Barbershop owners find themselves in an industry that allows them to cater to the needs of many different generations; from giving a kid a trim to making dreadlocks for a bachelor and shaving a gray-haired scalp. In the same way that they impact people's hair, they can improve their health and wellbeing.
An article by Brent Staples, an editor at the New York Times, reports that newspapers celebrating unsung black heroes were for many years "religiously passed from home to home and read aloud in barbershops." Today, barbershop owners are using their businesses to raise awareness about chronic diseases affecting their customers, including hypertension, prostate cancer, and diabetes, which disproportionately affect Black men. Today, over 40% of Black men die prematurely from cardiovascular disease as compared to 21% of white men.
In an interview on the Today Show in 2018, the late Ronald G. Victor, MD. explained that “Black men have the highest rates of high-blood-pressure-related disability and death of any group in the US.” However, despite the higher risks of developing these chronic health conditions, Black men are underserved by the medical industry and face barriers to accessing healthcare, such as lower income levels and a lack of medical insurance.
According to research led by Joseph Ravenell, M.D., an associate professor in the Department of Population Health at New York University's Grossman School of Medicine, "the barbershop can have a broad reach for Black men and materially change the outcomes of chronic conditions." "We were able to demonstrate not only that partnering with barbers from the barbershops to address Black men's health was feasible, but also that it could result in a significant reduction of blood pressure," he said.
The Covid-19 pandemic this year has brought to attention the need for everyone to achieve and maintain an optimal state of health to fight off infection and disease. Data from the CDC shows that patients with pre-existing health conditions, e.g., diabetes, hypertension, and cardiovascular disease, are at a significantly higher risk of developing Covid-19 complications that may require them to be placed on a ventilator.
Since Black men in the US are at some of the highest risks of developing chronic diseases, their healthcare needs must be addressed as a matter of urgency. While barbershops across the country were closed for several months this year, some owners remained in touch with their customers, sending health tips and making referrals to qualified and competent Black doctors for treatment via social media platforms. Today, the Black Barbershop, a medical outreach service, is taking healthcare awareness to underserved populations.

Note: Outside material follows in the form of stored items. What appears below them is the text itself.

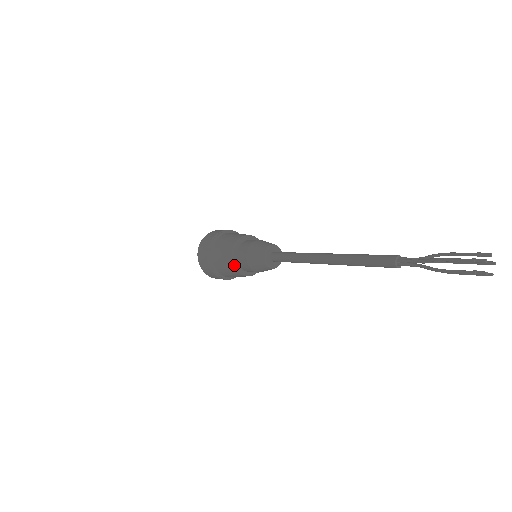
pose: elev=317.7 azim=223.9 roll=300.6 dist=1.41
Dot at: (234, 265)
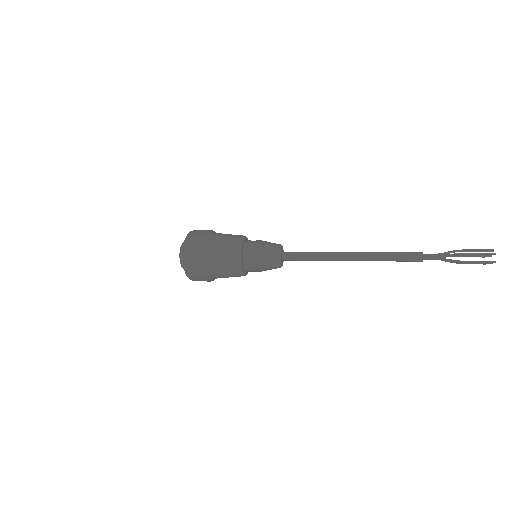
Dot at: occluded
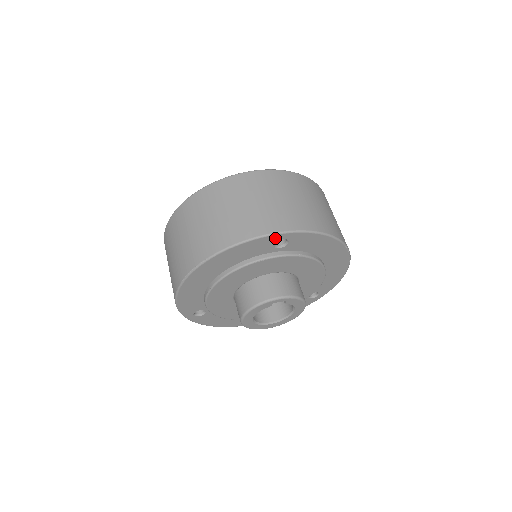
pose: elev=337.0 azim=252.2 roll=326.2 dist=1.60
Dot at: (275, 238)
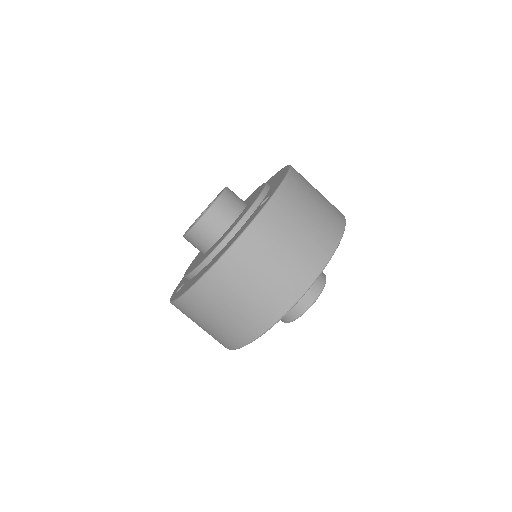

The Black Barbershop Health Outreach Program (BBHOP) is a medical outreach service created by Dr. Bill Releford to tackle the health inequities facing Black men in America. Currently, it has screened over 30,000 black men over the country for prostate cancer and cardiovascular disease.
BBHOP also focuses on the early detection and prevention of diabetes and hypertension by promoting dietary changes and exercise. On its website, it offers a secure telehealth platform that connects people in underserved communities to the best healthcare professionals. It also provides a video-based app for wound measurement and remotely monitoring patients’ vitals in real-time. BBHOP’s mobile and tablet-based app leverages AI functionality and enterprise cloud services to provide access to quality healthcare for all.